## [What this task involves]
Please rewrite the part of the items that opens with the line containing "To the nearest" and closes at the end of the items, swapping "slice" for "segment" and keeping everything else unchanged. Leave the pictures out of your answer.

## [Records for this exercise]
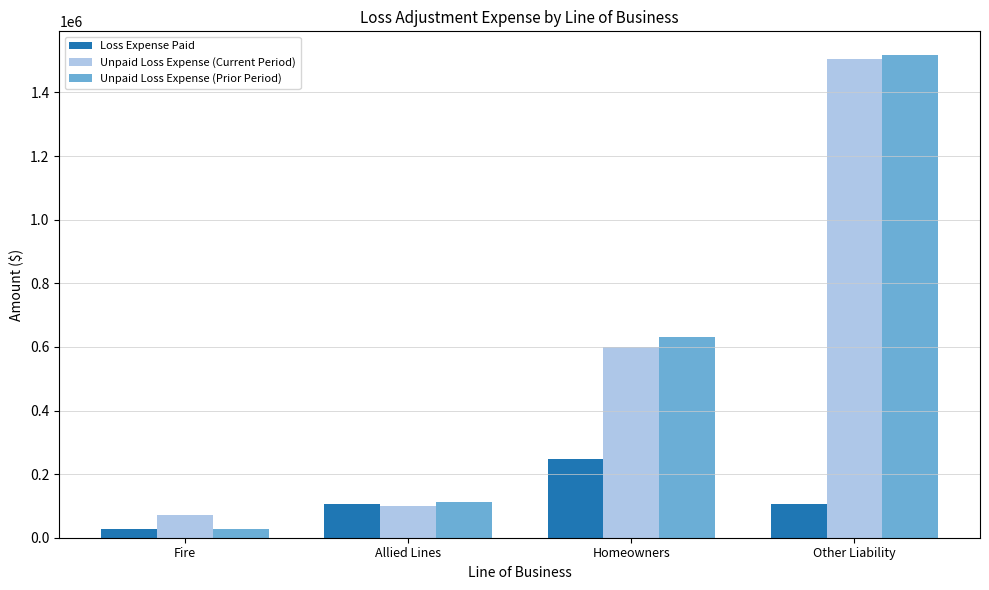

What is the total value across all series at Fire?

124648.5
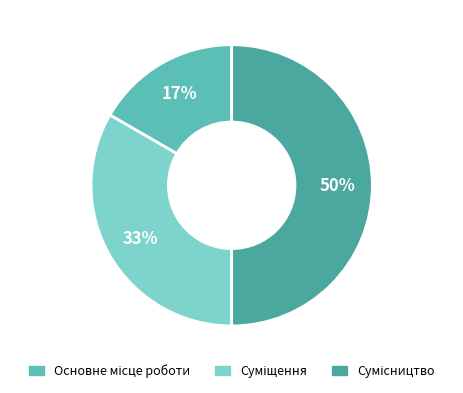

To the nearest percent, what is the average slice percentage?

33%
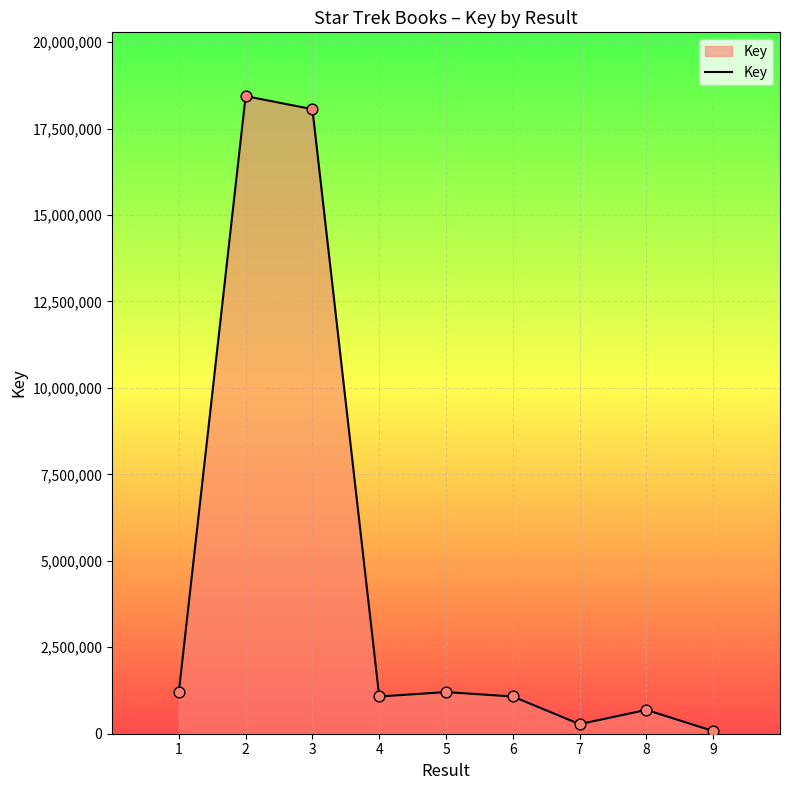

Which has a higher value, 1 or 7?

1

## [Written solution]
To the nearest percent, what is the average segment percentage?

33%

Which has a higher value, 1 or 7?

1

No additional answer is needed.